Report how many lines in the records below contain the string "value". Case counts; give only the number.

-- Input for this task follows --

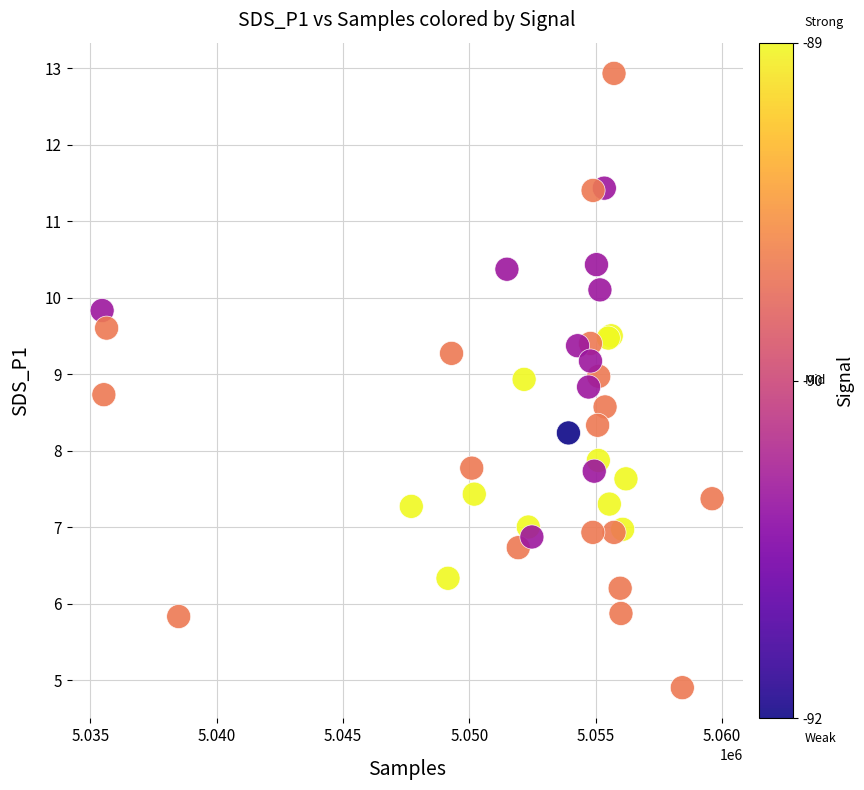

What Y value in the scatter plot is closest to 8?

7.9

-- Input for this task concluded --
-- Input for this task follows --

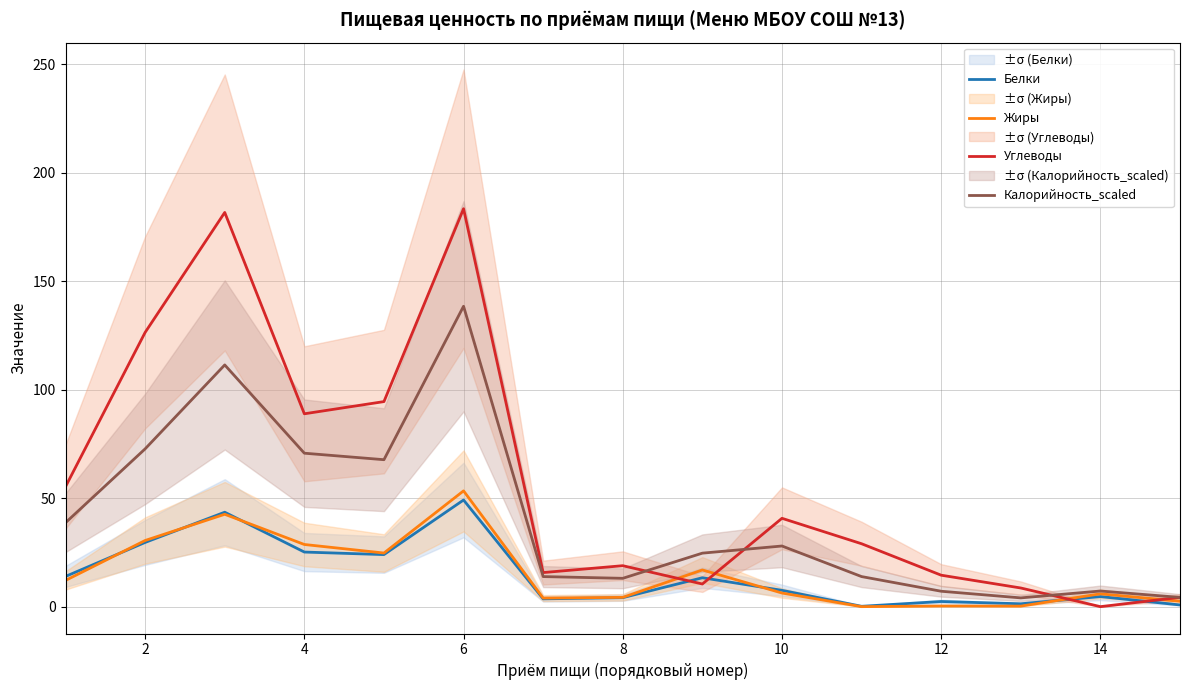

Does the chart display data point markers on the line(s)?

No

-- Input for this task concluded --
-- Input for this task follows --

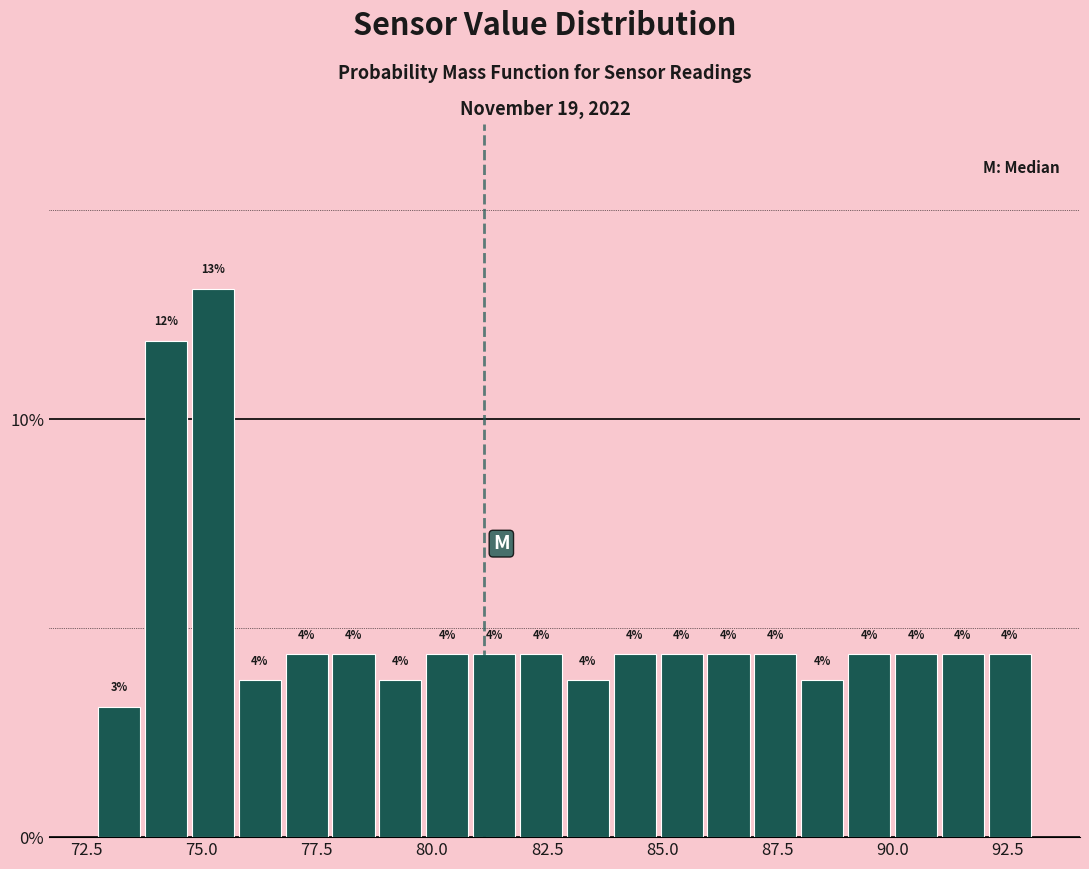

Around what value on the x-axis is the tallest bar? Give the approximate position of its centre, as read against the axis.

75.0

-- Input for this task concluded --

> Written solution:
2